Work order
Using the listing below, report all lines holding the word "bygg".

Data extract
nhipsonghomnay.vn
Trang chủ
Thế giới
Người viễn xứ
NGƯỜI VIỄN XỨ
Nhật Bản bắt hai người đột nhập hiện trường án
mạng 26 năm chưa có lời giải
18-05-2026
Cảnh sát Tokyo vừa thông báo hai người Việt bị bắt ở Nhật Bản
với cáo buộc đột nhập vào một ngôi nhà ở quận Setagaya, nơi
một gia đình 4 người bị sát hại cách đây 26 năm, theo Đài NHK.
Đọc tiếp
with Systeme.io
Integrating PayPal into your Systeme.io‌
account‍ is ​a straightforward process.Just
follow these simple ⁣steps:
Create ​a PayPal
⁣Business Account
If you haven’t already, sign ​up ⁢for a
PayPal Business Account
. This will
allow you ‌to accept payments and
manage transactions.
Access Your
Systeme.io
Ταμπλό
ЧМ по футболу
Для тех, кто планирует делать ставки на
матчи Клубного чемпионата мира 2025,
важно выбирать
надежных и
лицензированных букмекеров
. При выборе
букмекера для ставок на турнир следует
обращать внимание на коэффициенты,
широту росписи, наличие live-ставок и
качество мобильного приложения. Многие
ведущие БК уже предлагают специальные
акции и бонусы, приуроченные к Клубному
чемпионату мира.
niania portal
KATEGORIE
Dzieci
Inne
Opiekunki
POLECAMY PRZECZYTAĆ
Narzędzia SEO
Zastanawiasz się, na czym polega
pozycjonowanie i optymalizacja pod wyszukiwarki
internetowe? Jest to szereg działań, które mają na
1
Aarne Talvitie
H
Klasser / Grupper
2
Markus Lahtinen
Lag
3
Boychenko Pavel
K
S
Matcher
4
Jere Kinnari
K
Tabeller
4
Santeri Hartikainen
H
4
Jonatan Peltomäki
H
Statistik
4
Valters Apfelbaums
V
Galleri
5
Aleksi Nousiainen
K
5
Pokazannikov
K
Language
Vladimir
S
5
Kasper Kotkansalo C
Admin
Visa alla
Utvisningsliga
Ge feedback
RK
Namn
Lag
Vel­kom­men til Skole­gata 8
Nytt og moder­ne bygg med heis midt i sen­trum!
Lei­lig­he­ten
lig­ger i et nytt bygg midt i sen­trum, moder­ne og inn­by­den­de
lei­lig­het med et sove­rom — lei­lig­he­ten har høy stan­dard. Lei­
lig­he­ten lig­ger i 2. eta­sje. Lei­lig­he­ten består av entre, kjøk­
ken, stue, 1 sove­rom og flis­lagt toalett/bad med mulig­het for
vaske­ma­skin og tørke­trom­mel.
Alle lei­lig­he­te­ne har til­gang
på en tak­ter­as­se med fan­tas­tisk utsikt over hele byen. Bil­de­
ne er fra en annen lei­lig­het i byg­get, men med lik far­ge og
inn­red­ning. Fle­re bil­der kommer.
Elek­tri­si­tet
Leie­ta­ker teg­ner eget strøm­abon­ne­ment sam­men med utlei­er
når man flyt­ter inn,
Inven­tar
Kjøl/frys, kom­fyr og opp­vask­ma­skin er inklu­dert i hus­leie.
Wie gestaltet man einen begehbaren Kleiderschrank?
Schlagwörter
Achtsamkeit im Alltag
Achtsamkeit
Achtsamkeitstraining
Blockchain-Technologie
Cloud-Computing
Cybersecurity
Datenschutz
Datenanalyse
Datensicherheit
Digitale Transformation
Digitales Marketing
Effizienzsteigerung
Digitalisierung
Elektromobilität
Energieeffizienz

Response for this exercise
Nytt og moder­ne bygg med heis midt i sen­trum!
lig­ger i et nytt bygg midt i sen­trum, moder­ne og inn­by­den­de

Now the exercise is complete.